CDC 09 04 2008

125 MHz Clock test

A scope trace can say more than a 1000 words:

figure 1: Output of the 125 MHz clock.

Everything is set up to run with the external clock.

Change incident angle

Before we had the two scintillators positioned one above the other. In this way we selected cosmic rays with an incident angle of 90 degrees (compared to the straws). The upper scintillator is placed on the other end of the CDC: 2m away (in z) from the other scintillator. Before we had a rate of 0.65 Hz. I calculated the incident angle to be 17 degrees, which means that we expect a rate of 0.0556 Hz. We see a rate of 0.0767 Hz - that would mean a average incident angle of 20 degrees. I will take data till the new cable arrives (Wednesday) and then analyze the data and compare with previous situation.

FYI: we could tilt the chamber to any angle we want - we just have to be careful.

FADC timing

More analysis of cosmic data

The preAmp is not at Carnegie Mellon University - so I have some time to do some more analysis. I will always show two figures, on the left side is always with the cosmic rays at 90 degrees, the right side has the cosmic rays at 20 degrees (on average).

Let's start with the raw energy spectrum of straw 15

figure 1a: Raw energy spectrum of straw 15 (90 degree cosmic rays).

figure 1b: Raw energy spectrum of straw 15 (20 degree cosmic rays).

Everything below 1750 ADC channels is considered low energy noise and is therefore cut away. The resulting energy spectra are in figure 2a+b.

figure 2a: Energy spectrum of straw 15 (90 degree cosmic rays).

figure 2b: Energy spectrum of straw 15 (20 degree cosmic rays).

You see the funny structure in the end -> it does not changes with the incident angle of the cosmic rays => No physics in this thing.

Now what about the amplitude spectrum of ch 15, it is shown in figure 3 and 4 (without - with energy cut): The preAmp is not at Carnegie Mellon University - so I have some time to do some more analysis. I will always show two figures, on the left side is always with the cosmic rays at 90 degrees, the right side has the cosmic rays at 20 degrees (on average).

Let's start with the raw energy spectrum of straw 15

figure 3a: Raw amplitude spectrum of straw 15 (90 degree cosmic rays).

figure 3b: Raw amplitude spectrum of straw 15 (20 degree cosmic rays).

figure 3a: Amplitude spectrum of straw 15 (90 degree cosmic rays).

figure 3b: Amplitude spectrum of straw 15 (20 degree cosmic rays).

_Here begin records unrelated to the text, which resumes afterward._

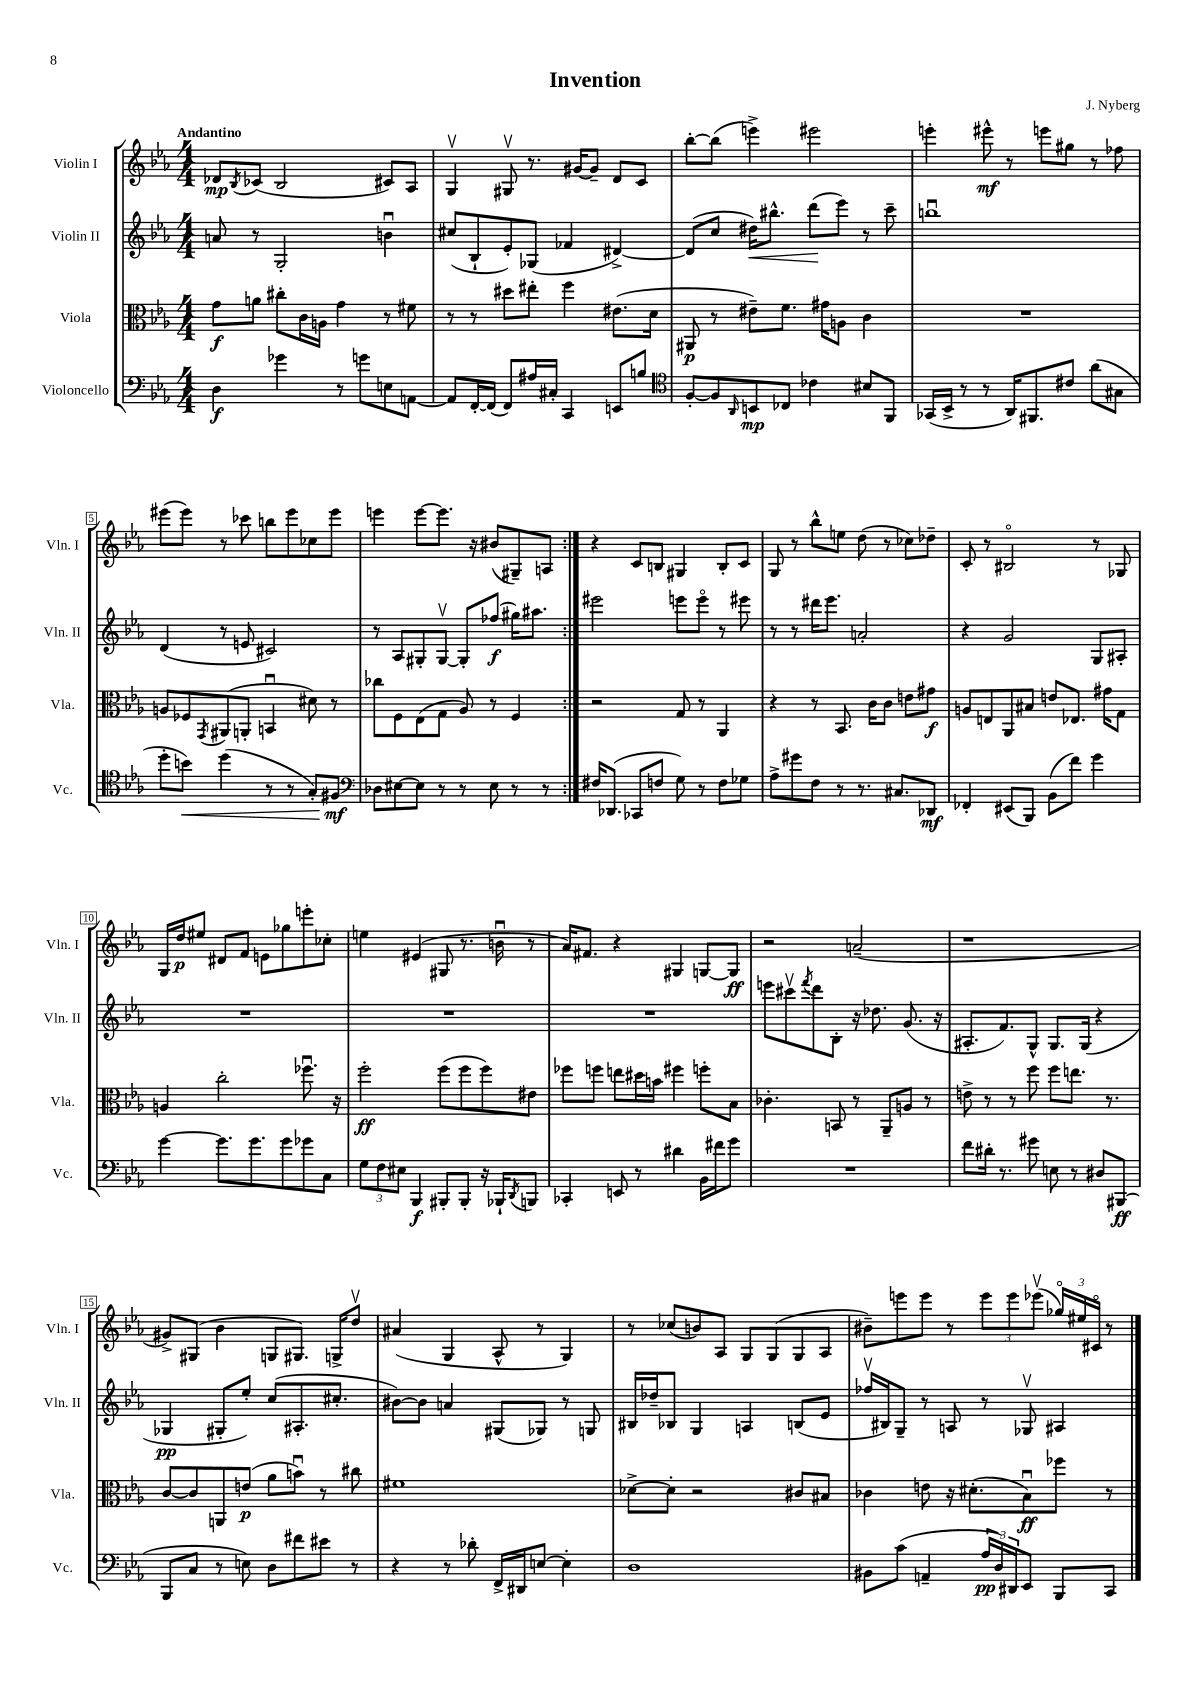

**kern	**kern	**kern	**kern
*staff4	*staff3	*staff2	*staff1
*clefF4	*clefC3	*clefG2	*clefG2
*k[b-e-a-]	*k[b-e-a-]	*k[b-e-a-]	*k[b-e-a-]
*M4/4	*M4/4	*M4/4	*M4/4
4D	8g	8a	8d-
.	.	.	8qB-
.	8a	8r	(8c-
4g-	8cc#'	2G'	2B-
.	16c	.	.
.	16A	.	.
8r	4g	.	.
8g	.	.	.
8E	8r	4bu	8c#)
[8AA	8f#	.	8A-
=	=	=	=
8AA]	8r	(8cc#	4Gv
[16FF'	8r	8B-`	.
(16FF]	.	.	.
8FF)	8dd#	8e-')	8G#v
16A#	8ee#'	(8G-	8.r
16C#'	.	.	.
4CC	4ff	4f-	.
.	.	.	[16g#
.	.	.	8g#~]
8EE	(8.e#	[4d#^)	8d
8B	.	.	8c
.	16d	.	.
=	=	=	=
*clefC4	*	*	*
[8F'	8AA#	(8d#]	[8bb-'
8F]	8r	8cc	(8bb-]
16qqAA-	.	.	.
8BB	8e#~)	16dd#)	4eee^)
.	.	8.bb#^^	.
8C-	8.f	.	.
4c-	.	(8ddd	2eee#
.	16g#	.	.
.	8A	8eee-)	.
8B#	4c	8r	.
8FF	.	8ccc~	.
=	=	=	=
(16GG-	1r	1bbu	4eee'
16BB-^	.	.	.
8r	.	.	.
8r	.	.	8eee#^^
16AA-)	.	.	8r
8.FF#	.	.	.
.	.	.	8eee
8c#	.	.	8gg#
(8a-	.	.	8r
8G#	.	.	8ff-
=	=	=	=
8dd'	8A	(4d	(8eee#
8b)	8F-	.	8eee#)
.	8qGG	.	.
(4dd	(8AA#	8r	8r
.	8AA'	8e	8ccc-
8r	4BBu	2c#)	8bb
8r	.	.	8eee#
8G')	8d#)	.	8cc-
8F#	8r	.	8eee#
=	=	=	=
*clefF4	*	*	*
8D-	8cc-	8r	4eee
[8E#	8F	8A-	.
8E#]	(8E-	8G#'	[8eee
8r	8G	[8G#v	8.eee]
8r	8A-)	8G#']	.
.	.	.	16r
8E#	8r	(8ff-	(8b#
8r	4F	16gg#)	8G#~)
.	.	8.aa#	.
8r	.	.	8A
=:|!	=:|!	=:|!	=:|!
16F#	2r	2eee#	4r
(8.DD-	.	.	.
8CC-	.	.	8c
8F	.	.	8B
8G)	8G	8eee	4G#
8r	8r	8eeeo	.
8F	4AA-	8r	8B'
8G-	.	8eee#	8c
=	=	=	=
8A-^	4r	8r	8G
8g#	.	8r	8r
8F	8r	16ddd#	8bb-^^
.	.	8.eee-	.
8r	8.BB-	.	8ee
8.r	.	2a'	(8dd
.	16c	.	.
.	8c	.	8r
8.C#	.	.	.
.	8e	.	8cc-)
8DD-	8g#	.	8dd-~
=	=	=	=
4FF-'	8A	4r	8c'
.	8E	.	8r
(8EE#	8AA-	2g	2B#o
8BBB-)	8B#	.	.
(8BB-	8e	.	.
8f)	8.E-	.	.
4g	.	8G	8r
.	16g#	.	.
.	8G	8A#'	8G-
=	=	=	=
[4g	4A	1r	16G
.	.	.	16dd
.	.	.	8ee#
8.g]	2cc'	.	8d#
.	.	.	8f
8.g	.	.	.
.	.	.	8e
8g	.	.	8gg-
8g-	8.ff-u	.	8eee'
8C	.	.	8cc-'
.	16r	.	.
=	=	=	=
12G	2ff'	1r	4ee
12F	.	.	.
12E#	.	.	.
4BBB-	.	.	(4e#
8BBB#'	(8ff	.	8G#
8BBB#'	8ff	.	8.r
16r	8ff)	.	.
16BBB-`	.	.	16bu
8qDD	.	.	.
8BBB	8e#	.	8r
=	=	=	=
4CC-'	8ff-	1r	16a-)
.	.	.	8.f#
.	8ff	.	.
8EE	8ee	.	4r
8r	16dd#	.	.
.	16b	.	.
4d#	4ff#	.	4G#
16BB-	8ff'	.	[8G
16f#	.	.	.
8g	8B-	.	8G]
=	=	=	=
1r	4.c-'	8eee	2r
.	.	8ccc#v	.
.	.	8qfff	.
.	.	8ddd	.
.	8BB	8B-'	.
.	8r	16r	(2a~
.	.	8.dd-	.
.	8AA-~	.	.
.	8A	(8.g	.
.	8r	.	.
.	.	16r	.
=	=	=	=
8f	8e^	8.A#'	1r
16d#'	8r	.	.
8.r	.	8.f)	.
.	8r	.	.
8g#	8ff	8G^^	.
8E	8ff	8.G	.
8r	8.ee	.	.
.	.	(16G	.
8D#	.	4r	.
.	8.r	.	.
(8BBB#	.	.	.
=	=	=	=
8BBB-	[8c	4G-	8g#^)
8C	8c]	.	(8G#
8r	8AA	8G#'	4b-
8E)	(8e	8ee-')	.
8D	8a-	(8cc	8G
8f#	8bu)	8.A#'	8.G#)
8e#	8r	.	.
.	.	8.cc#'	16G^
8r	8cc#	.	8ddv
=	=	=	=
4r	1f#	[8b#)	(4a#
.	.	8b#]	.
8r	.	4a	4G
8d-'	.	.	.
16FF^	.	(8G#	8A-^^
16DD#	.	.	.
[8E	.	8G-)	8r
4E']	.	8r	4G)
.	.	8G	.
=	=	=	=
1D	[8d-^	16B#	8r
.	.	16dd-~	.
.	8d-']	8B-	(8cc-
.	2r	4G	8b)
.	.	.	8A-
.	.	4A	8G
.	.	.	(8G
.	8c#	(8B	8G
.	8B#	8e-	8A-
=	=	=	=
8BB#	4c-	16ff-v	8b#~)
.	.	16B#)	.
(8c	.	8G~	8eee
4AA~	8e	8r	8eee
.	16r	8A	8r
.	(8.d#'	.	.
24A-	.	8r	12eee
24D)	.	.	.
24DD#	.	.	12eee
8EE-	8B-u)	8G-v	.
.	.	.	(12eee-v
8BBB-	8ff-	4A#	24gg-o)
.	.	.	24ee#
.	.	.	24c#o
8CC	8r	.	8r
==	==	==	==
*-	*-	*-	*-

There are two thing important here:

• There is a funny peak again that does not change when the incident angle changes - this is a problem when calculation overflows/total events (later more)
• The amplitude spectrum disappears when going to 20 degrees incident angle

The ratio overflows (amplitude) / total number of events:

• 0.0357 for 90 degree cosmic rays
• 0.0153 for 20 degree cosmic rays

What about the Energy as a function of amplitude spectra => is this funny structure correlated? Those are shown in figure 4a-b:

figure 4a: Energy vs amplitude of straw 15 (90 degree cosmic rays).

figure 4b: Energy vs amplitude of straw 15 (20 degree cosmic rays).

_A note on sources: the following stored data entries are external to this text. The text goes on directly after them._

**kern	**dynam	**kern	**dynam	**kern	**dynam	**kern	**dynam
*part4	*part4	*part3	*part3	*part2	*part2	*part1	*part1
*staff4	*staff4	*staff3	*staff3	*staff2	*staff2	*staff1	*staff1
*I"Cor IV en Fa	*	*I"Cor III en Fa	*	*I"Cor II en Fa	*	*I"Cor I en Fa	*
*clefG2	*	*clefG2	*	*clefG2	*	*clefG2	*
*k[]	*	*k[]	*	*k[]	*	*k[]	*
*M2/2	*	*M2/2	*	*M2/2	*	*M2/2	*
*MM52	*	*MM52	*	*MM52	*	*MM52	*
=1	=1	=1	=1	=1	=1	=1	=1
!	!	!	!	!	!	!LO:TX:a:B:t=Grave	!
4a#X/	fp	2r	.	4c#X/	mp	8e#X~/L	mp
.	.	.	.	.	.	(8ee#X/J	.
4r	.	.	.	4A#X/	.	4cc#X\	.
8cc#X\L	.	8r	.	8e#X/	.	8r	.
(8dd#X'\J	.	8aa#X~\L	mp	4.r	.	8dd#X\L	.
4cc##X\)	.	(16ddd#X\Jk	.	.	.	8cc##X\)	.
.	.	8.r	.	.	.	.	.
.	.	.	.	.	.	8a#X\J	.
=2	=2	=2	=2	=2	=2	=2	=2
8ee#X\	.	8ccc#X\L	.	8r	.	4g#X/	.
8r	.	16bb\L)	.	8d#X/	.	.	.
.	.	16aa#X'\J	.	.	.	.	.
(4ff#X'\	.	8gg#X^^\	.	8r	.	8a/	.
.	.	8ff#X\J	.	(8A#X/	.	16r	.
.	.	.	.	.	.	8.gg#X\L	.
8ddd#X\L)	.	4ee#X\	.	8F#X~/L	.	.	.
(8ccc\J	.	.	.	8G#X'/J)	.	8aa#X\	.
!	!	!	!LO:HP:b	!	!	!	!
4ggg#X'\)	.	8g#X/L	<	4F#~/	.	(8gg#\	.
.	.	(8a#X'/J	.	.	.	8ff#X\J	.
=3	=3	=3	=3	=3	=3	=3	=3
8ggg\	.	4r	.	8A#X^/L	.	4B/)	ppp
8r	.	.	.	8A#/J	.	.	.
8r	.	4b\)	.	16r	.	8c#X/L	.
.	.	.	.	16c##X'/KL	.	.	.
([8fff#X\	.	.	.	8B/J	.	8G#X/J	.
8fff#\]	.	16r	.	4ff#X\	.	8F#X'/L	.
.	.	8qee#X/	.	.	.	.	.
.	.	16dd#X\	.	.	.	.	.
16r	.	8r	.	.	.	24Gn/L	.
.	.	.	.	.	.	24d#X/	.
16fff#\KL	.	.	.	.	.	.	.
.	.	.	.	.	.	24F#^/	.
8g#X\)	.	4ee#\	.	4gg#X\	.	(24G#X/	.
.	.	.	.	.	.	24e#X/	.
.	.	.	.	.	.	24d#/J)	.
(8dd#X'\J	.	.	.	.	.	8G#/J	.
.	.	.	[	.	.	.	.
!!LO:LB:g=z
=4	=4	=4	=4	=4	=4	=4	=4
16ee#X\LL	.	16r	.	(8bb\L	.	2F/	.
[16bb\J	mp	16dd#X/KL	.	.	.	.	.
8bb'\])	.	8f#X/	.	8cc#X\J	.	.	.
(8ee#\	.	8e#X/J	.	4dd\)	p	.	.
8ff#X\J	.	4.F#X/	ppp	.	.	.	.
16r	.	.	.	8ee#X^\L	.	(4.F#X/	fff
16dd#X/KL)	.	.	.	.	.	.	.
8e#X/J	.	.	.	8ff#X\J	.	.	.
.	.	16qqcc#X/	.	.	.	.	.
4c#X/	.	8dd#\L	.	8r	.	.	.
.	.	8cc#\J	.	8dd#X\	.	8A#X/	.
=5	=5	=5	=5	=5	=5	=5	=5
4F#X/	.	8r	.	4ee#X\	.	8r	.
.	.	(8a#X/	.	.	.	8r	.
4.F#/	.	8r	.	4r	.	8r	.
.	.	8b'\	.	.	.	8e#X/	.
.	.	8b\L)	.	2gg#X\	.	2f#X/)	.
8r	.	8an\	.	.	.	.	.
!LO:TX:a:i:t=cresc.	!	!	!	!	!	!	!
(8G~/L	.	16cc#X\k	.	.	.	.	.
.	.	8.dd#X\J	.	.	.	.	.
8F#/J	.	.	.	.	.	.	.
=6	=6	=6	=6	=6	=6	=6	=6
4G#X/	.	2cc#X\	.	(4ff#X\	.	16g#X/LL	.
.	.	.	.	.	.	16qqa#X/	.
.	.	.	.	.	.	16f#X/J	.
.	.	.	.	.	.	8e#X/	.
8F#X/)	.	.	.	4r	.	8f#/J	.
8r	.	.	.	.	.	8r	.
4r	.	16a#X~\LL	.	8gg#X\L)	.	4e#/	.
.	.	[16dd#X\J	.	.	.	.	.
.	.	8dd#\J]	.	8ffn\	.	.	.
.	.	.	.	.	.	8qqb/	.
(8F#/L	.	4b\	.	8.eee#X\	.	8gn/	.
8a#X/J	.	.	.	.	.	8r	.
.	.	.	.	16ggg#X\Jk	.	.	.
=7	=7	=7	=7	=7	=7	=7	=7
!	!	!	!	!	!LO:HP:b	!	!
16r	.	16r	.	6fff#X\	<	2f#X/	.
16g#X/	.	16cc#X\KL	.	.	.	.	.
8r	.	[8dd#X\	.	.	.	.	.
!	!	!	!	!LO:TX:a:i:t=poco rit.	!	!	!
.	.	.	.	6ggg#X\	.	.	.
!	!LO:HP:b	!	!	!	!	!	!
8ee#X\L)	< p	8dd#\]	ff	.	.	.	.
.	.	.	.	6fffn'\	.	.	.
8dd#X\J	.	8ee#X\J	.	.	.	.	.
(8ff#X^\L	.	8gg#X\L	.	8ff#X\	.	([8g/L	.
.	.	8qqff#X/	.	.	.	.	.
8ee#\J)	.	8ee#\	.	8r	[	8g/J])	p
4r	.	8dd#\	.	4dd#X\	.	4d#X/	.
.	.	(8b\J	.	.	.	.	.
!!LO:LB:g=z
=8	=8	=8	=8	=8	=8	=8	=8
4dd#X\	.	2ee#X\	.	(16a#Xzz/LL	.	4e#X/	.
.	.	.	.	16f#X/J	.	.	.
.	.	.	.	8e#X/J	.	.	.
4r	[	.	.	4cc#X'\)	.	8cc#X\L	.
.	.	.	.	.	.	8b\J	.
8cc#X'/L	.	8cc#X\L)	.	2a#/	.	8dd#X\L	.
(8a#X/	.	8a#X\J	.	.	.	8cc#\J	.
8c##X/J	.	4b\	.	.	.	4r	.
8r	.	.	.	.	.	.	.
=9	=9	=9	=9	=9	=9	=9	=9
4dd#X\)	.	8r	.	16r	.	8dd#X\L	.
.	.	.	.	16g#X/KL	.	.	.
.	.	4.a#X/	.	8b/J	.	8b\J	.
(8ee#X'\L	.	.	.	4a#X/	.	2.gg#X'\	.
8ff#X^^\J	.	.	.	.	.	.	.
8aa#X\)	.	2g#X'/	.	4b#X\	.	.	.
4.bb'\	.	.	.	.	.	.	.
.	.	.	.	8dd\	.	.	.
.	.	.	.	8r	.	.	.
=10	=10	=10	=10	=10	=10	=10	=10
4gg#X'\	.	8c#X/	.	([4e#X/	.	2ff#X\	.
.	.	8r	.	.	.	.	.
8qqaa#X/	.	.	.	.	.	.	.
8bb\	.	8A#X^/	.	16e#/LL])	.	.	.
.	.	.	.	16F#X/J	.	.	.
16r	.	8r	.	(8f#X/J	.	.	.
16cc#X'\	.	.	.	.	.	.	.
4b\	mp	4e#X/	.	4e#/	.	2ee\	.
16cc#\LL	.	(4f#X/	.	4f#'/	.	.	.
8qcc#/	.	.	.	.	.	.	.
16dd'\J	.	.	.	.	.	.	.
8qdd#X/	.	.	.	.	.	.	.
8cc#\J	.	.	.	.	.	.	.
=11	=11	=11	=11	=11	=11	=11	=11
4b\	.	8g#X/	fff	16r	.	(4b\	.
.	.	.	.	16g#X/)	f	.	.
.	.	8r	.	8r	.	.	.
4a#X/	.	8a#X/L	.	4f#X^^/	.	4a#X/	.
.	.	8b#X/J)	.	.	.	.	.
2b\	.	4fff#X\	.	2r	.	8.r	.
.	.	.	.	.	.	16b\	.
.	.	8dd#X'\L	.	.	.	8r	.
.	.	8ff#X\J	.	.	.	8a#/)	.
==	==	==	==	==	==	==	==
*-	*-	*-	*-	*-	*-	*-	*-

This funny structure is correlated!!! --> Is this the preAmp that clips?

Let's go on - How do the drift time spectra look like? THey are shown in figure 5a-b

figure 5a: Drift time straw 15 (90 degree cosmic rays).

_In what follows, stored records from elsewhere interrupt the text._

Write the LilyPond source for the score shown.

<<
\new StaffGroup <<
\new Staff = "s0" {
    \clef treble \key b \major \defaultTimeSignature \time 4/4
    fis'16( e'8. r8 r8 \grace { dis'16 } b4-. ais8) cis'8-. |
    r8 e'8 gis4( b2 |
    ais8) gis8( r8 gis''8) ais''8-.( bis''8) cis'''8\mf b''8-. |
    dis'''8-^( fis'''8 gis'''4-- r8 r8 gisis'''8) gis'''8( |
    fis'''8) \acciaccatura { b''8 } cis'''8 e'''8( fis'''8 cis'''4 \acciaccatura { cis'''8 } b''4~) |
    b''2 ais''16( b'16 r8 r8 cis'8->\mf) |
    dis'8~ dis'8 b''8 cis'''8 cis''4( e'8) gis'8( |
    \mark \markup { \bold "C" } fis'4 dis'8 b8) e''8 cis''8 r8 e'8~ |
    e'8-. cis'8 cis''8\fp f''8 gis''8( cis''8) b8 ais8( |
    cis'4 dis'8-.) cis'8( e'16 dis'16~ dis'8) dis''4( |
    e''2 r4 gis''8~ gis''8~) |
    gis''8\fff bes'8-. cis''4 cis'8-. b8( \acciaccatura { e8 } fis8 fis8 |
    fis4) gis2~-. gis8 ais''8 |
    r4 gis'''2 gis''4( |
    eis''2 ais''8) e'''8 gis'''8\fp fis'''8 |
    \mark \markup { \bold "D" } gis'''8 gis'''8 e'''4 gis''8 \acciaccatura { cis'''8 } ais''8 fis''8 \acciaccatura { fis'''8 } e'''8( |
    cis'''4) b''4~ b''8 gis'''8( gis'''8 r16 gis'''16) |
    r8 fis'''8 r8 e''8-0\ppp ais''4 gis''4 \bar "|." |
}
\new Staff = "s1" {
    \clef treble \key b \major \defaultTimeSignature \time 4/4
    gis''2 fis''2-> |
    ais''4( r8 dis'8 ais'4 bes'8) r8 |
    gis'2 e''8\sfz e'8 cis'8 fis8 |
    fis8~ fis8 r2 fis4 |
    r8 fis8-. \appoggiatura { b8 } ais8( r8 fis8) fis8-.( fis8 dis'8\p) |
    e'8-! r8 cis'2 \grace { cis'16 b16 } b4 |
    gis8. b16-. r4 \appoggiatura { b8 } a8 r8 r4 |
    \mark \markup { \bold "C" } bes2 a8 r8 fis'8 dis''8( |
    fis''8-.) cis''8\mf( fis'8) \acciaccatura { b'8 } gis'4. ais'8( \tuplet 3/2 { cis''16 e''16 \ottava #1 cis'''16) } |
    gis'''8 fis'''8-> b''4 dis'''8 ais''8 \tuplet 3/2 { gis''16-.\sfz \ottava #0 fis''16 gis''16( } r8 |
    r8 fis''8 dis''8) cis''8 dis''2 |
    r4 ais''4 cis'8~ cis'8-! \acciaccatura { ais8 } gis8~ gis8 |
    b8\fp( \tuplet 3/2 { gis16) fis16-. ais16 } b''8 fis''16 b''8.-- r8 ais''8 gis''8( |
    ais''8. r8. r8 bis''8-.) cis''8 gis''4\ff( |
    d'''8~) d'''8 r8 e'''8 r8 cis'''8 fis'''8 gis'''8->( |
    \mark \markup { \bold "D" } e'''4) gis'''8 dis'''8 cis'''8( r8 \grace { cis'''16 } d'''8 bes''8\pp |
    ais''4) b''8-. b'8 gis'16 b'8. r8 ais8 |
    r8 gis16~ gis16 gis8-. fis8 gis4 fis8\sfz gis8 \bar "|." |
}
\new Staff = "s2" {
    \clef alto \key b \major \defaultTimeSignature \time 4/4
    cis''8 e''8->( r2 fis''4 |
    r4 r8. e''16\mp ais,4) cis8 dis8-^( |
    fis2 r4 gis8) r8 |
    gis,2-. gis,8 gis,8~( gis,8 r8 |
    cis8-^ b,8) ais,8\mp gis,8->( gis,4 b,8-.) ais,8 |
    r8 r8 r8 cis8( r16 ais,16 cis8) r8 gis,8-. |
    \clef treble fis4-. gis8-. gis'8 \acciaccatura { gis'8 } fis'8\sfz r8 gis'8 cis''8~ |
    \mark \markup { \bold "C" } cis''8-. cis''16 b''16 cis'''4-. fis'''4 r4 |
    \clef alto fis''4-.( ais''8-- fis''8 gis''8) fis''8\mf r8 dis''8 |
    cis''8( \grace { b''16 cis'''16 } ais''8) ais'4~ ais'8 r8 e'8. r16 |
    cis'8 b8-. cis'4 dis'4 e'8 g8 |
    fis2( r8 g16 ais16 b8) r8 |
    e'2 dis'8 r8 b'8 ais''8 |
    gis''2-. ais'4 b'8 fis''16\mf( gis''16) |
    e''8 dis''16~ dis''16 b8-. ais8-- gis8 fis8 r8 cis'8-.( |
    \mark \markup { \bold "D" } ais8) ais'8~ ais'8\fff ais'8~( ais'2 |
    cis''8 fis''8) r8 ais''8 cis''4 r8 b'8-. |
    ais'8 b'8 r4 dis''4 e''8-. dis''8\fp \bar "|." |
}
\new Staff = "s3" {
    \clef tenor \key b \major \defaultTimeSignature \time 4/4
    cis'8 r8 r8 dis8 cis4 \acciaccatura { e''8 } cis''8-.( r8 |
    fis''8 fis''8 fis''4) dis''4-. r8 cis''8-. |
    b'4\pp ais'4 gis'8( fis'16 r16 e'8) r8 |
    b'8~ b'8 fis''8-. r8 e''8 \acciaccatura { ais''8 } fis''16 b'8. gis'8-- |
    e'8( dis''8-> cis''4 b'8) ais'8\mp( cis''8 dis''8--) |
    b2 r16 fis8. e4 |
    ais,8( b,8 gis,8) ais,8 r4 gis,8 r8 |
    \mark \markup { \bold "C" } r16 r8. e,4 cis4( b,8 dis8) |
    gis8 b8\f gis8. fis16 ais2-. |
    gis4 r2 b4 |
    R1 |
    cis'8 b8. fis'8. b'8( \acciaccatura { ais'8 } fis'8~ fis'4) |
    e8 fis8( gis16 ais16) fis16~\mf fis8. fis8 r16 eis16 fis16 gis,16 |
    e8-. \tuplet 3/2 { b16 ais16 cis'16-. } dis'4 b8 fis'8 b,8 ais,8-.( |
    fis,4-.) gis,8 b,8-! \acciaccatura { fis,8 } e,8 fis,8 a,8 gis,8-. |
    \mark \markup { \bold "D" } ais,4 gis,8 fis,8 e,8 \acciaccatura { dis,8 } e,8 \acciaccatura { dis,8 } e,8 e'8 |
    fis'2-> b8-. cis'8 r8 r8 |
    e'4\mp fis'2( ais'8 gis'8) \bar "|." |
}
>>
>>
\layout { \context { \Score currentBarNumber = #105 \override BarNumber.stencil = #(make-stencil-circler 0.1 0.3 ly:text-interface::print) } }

figure 5b: Drift time of straw 15 (20 degree cosmic rays).

Let's zoom in (figure 6a-b):

figure 6a: Close up of drift time straw 15 (90 degree cosmic rays).

figure 6b: Close up of drift time of straw 15 (20 degree cosmic rays).

One can see a peaked structure in the right side and the same structure on top of the time spectrum shown in the left side. I wonder if this again is correlated with the funny structure before.

As last figure I would like to show the drift time spectrum of the overflow events. They are shown in figure 7a-b:

figure 7a: Drift time of overflows of straw 15 (90 degree cosmic rays).

figure 7b: Drift time of overflows of straw 15 (20 degree cosmic rays).

These overflows contain real events!